◆ **Task details**: The pictures get left out, but everything else in the listing below must be duplicated exactly.

◆ **Source material**:
[Start of Attachment]
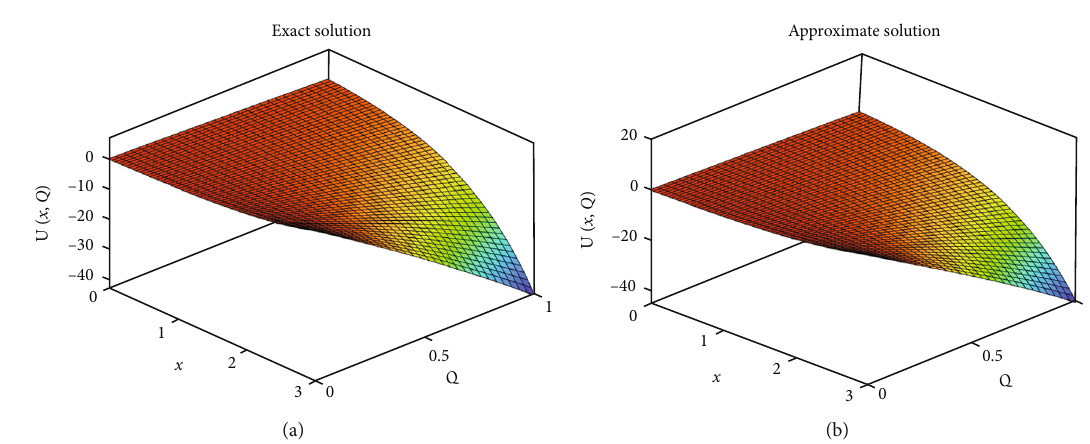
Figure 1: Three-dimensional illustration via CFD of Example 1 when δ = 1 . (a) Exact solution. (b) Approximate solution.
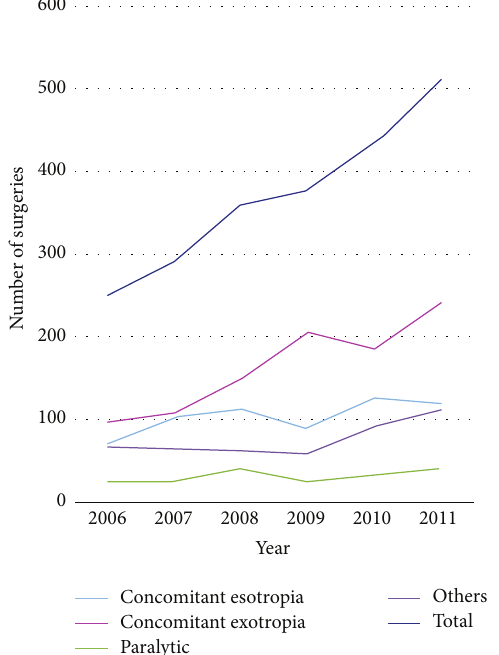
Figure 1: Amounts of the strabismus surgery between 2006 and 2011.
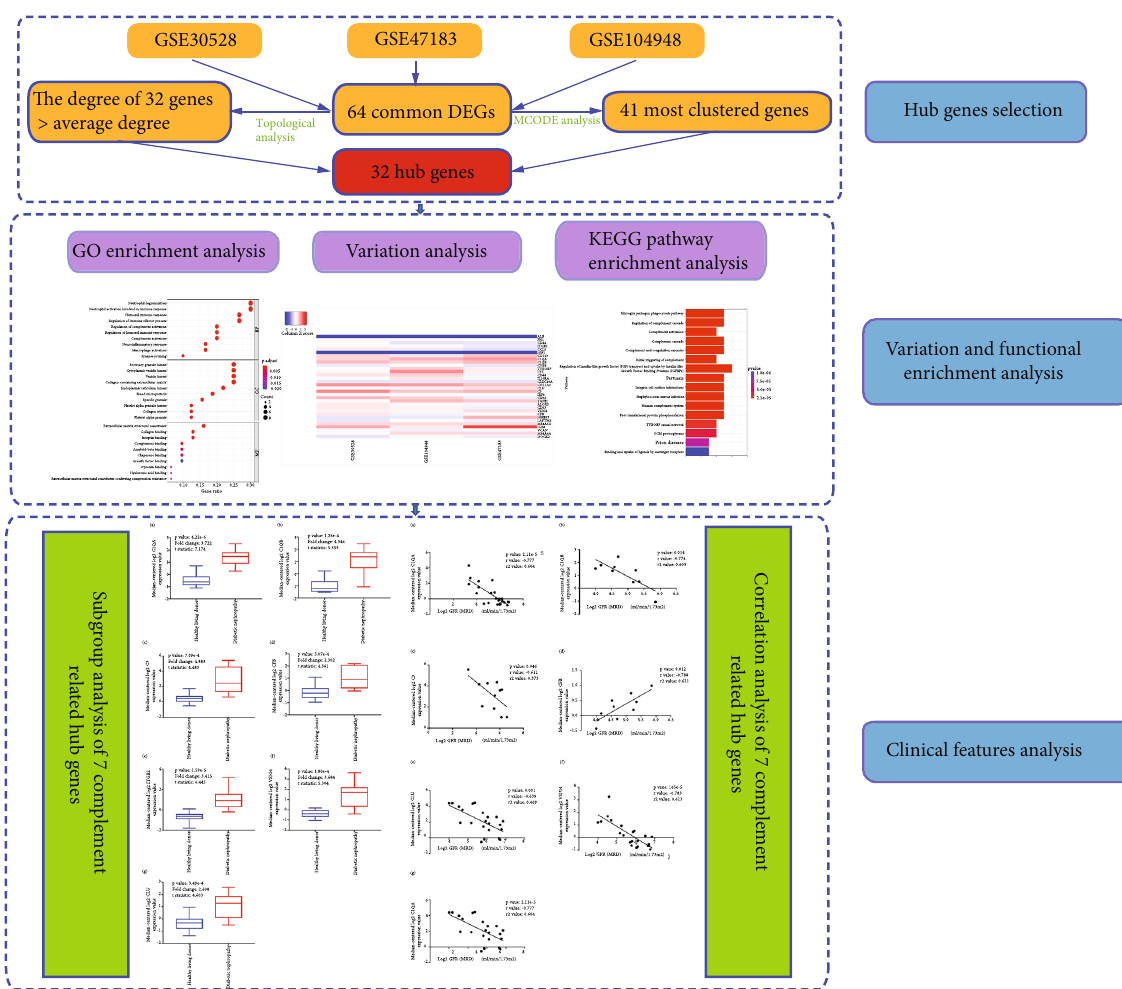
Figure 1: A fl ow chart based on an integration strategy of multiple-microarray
[End of Attachment]
◆ **Written response**:
Figure 1: Three-dimensional illustration via CFD of Example 1 when δ = 1 . (a) Exact solution. (b) Approximate solution.
Figure 1: Amounts of the strabismus surgery between 2006 and 2011.
Figure 1: A fl ow chart based on an integration strategy of multiple-microarray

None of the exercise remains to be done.